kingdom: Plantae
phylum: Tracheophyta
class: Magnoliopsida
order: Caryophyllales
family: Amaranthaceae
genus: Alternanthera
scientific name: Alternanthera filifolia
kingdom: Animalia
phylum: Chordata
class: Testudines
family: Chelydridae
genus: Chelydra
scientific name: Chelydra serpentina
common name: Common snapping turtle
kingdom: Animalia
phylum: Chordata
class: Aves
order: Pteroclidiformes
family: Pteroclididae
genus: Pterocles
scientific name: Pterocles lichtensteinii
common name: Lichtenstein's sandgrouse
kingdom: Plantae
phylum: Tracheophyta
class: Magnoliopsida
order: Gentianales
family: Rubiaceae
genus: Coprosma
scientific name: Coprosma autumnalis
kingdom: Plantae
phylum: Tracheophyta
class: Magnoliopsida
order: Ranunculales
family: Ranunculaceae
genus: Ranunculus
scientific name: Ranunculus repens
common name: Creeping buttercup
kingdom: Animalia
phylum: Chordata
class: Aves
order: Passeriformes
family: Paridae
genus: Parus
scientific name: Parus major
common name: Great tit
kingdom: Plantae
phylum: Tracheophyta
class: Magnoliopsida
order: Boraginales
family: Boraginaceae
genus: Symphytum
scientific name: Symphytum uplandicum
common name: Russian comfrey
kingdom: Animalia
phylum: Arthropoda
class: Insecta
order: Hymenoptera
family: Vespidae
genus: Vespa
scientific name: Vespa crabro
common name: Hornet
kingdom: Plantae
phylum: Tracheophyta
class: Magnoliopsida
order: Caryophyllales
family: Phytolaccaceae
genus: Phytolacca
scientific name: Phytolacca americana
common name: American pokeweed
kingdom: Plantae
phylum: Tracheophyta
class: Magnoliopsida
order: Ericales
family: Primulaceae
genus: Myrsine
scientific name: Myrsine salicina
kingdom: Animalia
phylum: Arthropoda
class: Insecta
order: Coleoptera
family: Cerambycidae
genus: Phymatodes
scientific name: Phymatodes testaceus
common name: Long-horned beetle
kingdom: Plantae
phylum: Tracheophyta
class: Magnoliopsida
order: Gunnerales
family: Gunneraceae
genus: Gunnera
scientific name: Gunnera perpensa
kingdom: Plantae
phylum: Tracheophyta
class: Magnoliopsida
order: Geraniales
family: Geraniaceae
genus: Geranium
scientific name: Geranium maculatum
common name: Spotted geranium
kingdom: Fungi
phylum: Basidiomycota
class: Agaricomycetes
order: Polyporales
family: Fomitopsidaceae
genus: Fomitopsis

- Requirements: Reproduce the entries verbatim from the line with "genus: Chelydra" to the line with "genus: Myrsine", including both of those lines.

- Solution to the problem:
genus: Chelydra
scientific name: Chelydra serpentina
common name: Common snapping turtle
kingdom: Animalia
phylum: Chordata
class: Aves
order: Pteroclidiformes
family: Pteroclididae
genus: Pterocles
scientific name: Pterocles lichtensteinii
common name: Lichtenstein's sandgrouse
kingdom: Plantae
phylum: Tracheophyta
class: Magnoliopsida
order: Gentianales
family: Rubiaceae
genus: Coprosma
scientific name: Coprosma autumnalis
kingdom: Plantae
phylum: Tracheophyta
class: Magnoliopsida
order: Ranunculales
family: Ranunculaceae
genus: Ranunculus
scientific name: Ranunculus repens
common name: Creeping buttercup
kingdom: Animalia
phylum: Chordata
class: Aves
order: Passeriformes
family: Paridae
genus: Parus
scientific name: Parus major
common name: Great tit
kingdom: Plantae
phylum: Tracheophyta
class: Magnoliopsida
order: Boraginales
family: Boraginaceae
genus: Symphytum
scientific name: Symphytum uplandicum
common name: Russian comfrey
kingdom: Animalia
phylum: Arthropoda
class: Insecta
order: Hymenoptera
family: Vespidae
genus: Vespa
scientific name: Vespa crabro
common name: Hornet
kingdom: Plantae
phylum: Tracheophyta
class: Magnoliopsida
order: Caryophyllales
family: Phytolaccaceae
genus: Phytolacca
scientific name: Phytolacca americana
common name: American pokeweed
kingdom: Plantae
phylum: Tracheophyta
class: Magnoliopsida
order: Ericales
family: Primulaceae
genus: Myrsine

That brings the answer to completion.